In The Long Revolution (1961), Williams developed pioneering accounts of the sociology of the book trade, the sociology of authorship and the sociology of the novel. In The English Novel from Dickens to Lawrence (1970), he argued that the modern novel articulated a distinctively modern 'structure of feeling', the key problem of which was the 'knowable community'. In The Country and the City (1973) he developed a social history of English country-house poetry, aimed at demystifying the idealisations of rural life contained in the literature: 'It is what the poems are: not country life but social compliment; the familiar hyperboles of the aristocracy and its attendants'. His Marxism and Literature (1977) - simultaneously a critique of both Marxism and 'Literature' - is an extensive formal elaboration of Williams's own theoretical system.
Alan Sinfield's Faultlines: Cultural Materialism and the Politics of Dissident Reading (1992) and Literature, Politics and Culture in Postwar Britain (1997) are both clearly indebted to Williams. So, too, is Andrew Milner's Literature, Culture and Society (2005).
Franco Moretti was, by turn, Professor of English Literature at the University of Salerno, of Comparative Literature at Verona University and of English and Comparative Literature at Stanford University.
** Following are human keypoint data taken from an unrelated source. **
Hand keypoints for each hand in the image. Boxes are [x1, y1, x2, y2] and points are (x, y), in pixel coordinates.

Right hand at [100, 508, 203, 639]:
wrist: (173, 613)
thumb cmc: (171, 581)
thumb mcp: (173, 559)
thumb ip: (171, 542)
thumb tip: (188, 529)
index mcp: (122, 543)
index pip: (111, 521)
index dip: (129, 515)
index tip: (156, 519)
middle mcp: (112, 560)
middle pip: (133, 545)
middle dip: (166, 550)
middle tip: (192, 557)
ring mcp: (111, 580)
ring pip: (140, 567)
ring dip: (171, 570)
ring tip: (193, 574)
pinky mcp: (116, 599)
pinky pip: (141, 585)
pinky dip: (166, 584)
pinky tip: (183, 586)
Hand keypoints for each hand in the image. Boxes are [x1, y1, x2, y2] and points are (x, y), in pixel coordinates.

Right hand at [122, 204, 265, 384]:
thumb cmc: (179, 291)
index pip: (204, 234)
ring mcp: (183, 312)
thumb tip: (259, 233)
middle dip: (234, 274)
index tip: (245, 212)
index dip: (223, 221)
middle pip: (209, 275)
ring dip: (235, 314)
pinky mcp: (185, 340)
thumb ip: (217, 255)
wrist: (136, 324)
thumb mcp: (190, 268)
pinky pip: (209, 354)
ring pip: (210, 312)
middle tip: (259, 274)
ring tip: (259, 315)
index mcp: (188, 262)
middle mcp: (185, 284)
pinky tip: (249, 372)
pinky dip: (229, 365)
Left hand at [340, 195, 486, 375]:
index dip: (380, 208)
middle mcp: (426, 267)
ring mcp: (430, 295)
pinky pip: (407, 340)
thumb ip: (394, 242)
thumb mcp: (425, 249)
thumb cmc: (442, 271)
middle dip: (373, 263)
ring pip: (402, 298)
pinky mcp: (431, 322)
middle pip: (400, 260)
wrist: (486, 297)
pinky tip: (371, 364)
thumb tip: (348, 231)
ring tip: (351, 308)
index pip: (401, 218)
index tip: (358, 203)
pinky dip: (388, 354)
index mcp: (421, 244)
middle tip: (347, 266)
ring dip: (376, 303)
His first book, Signs Taken for Wonders (1983) was subtitled Essays in the Sociology of Literary Forms and was essentially qualitative in method. His later work, however, became progressively more quantitative.
Applying Immanuel Wallerstein's world-systems theory to literature, Moretti argued, in Atlas of the European Novel (1998), that the nineteenth-century literary economy had comprised 'three Europes', with France and Britain at the core, most countries in the periphery and a variable semiperiphery located in between. Measured by the volume of translations in national bibliographies, he found that French novelists were more successful in the Catholic South and British in the Protestant North, but that the whole continent nonetheless read the leading figures from both. London and Paris 'rule the entire continent for over a century', he concluded, publishing half or more of all European novels.
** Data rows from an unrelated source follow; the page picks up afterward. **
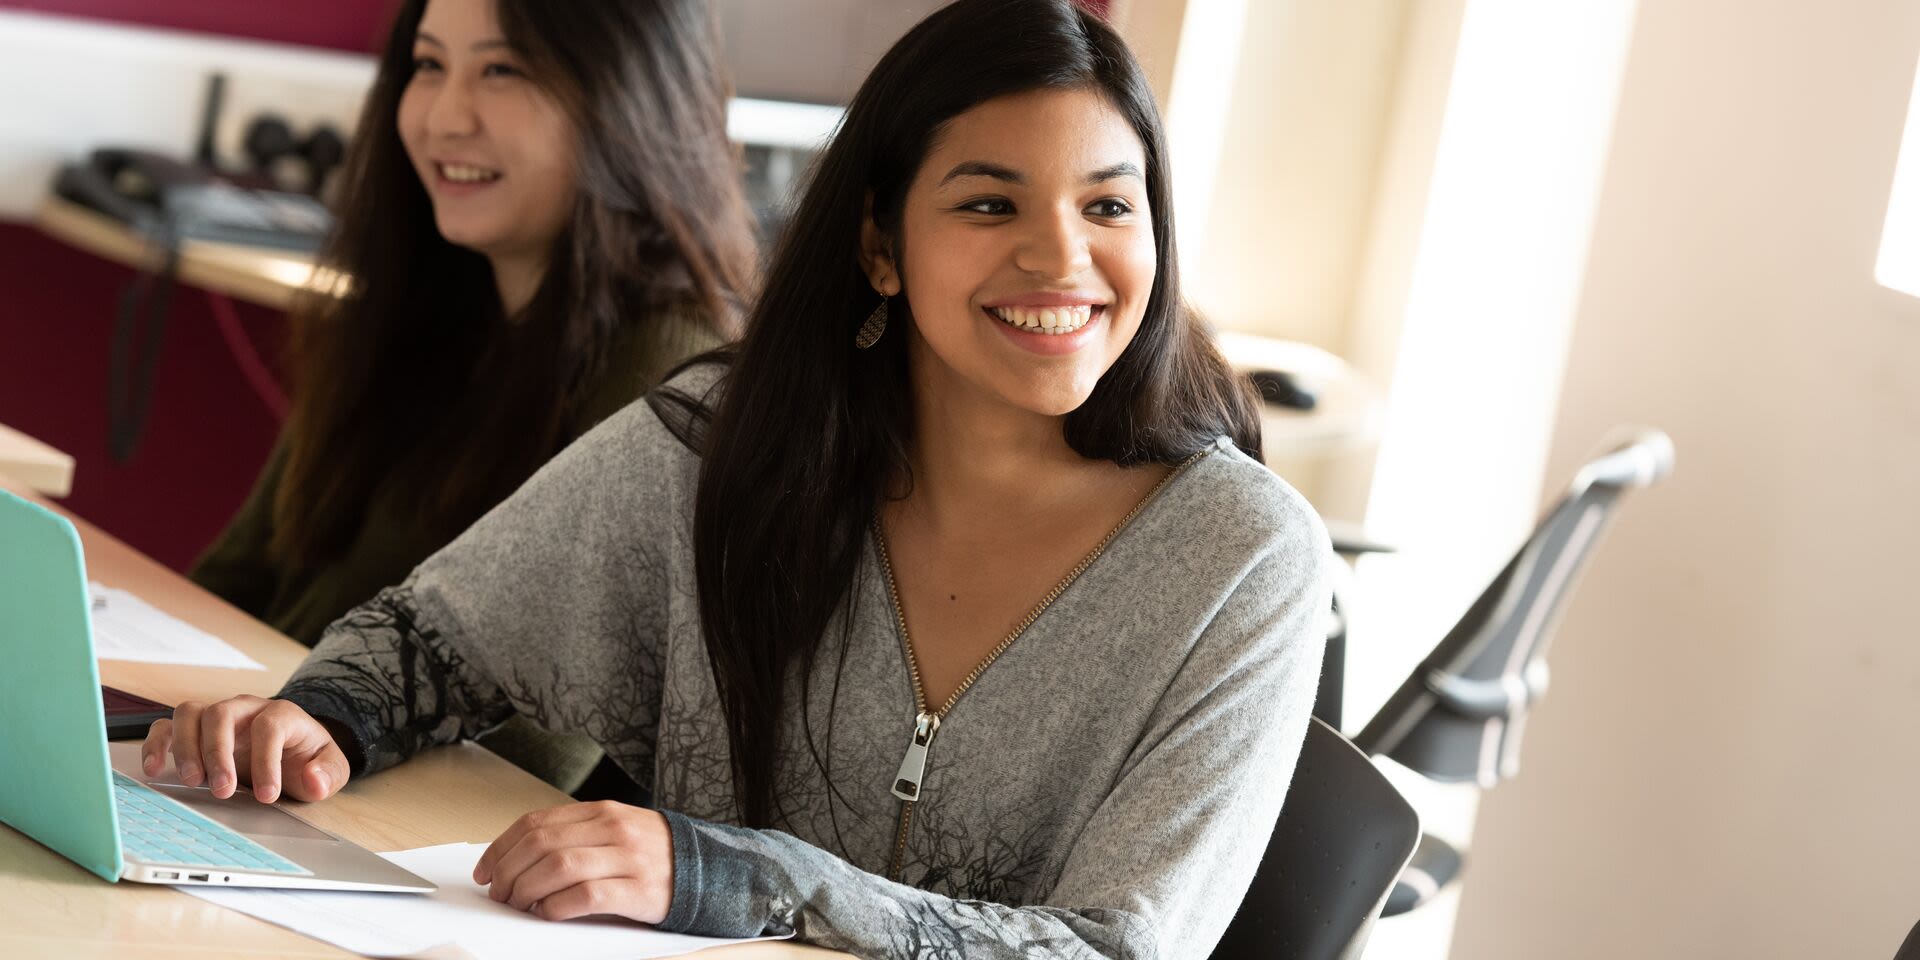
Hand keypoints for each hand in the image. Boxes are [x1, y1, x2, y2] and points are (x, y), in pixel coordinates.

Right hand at [140, 695, 350, 802]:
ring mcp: (217, 717)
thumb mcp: (330, 767)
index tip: (267, 796)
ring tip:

Moretti's theses prompted much subsequent controversy, collected together in Christopher Prendergast's edited collection Debating World Literature (2004). Moretti himself expanded on the argument in his Distant Reading (2013).
Building on earlier work in the production of culture, reception aesthetics and cultural capital, the sociology of literature has recently concentrated on readers' construction of meaning. New developments include studying the relationship between literature and group identities; concerning institutional and reader-response analysis; reintroducing the role of intentions of the author in literature; reconsidering the role of ethics and morality in literature  and developing a clearer understanding of how literature is and is not like other media.
The sociology of literature has also recently taken an interest in the global inequality between First-World and Third-World authors, where the latter tend to be strongly dependent on the editorial decisions of publishers in Paris, London or New York and are often excluded from participation in the global literary market.
The journal New Literary History devoted a special issue to new approaches to the sociology of literature in Spring 2010.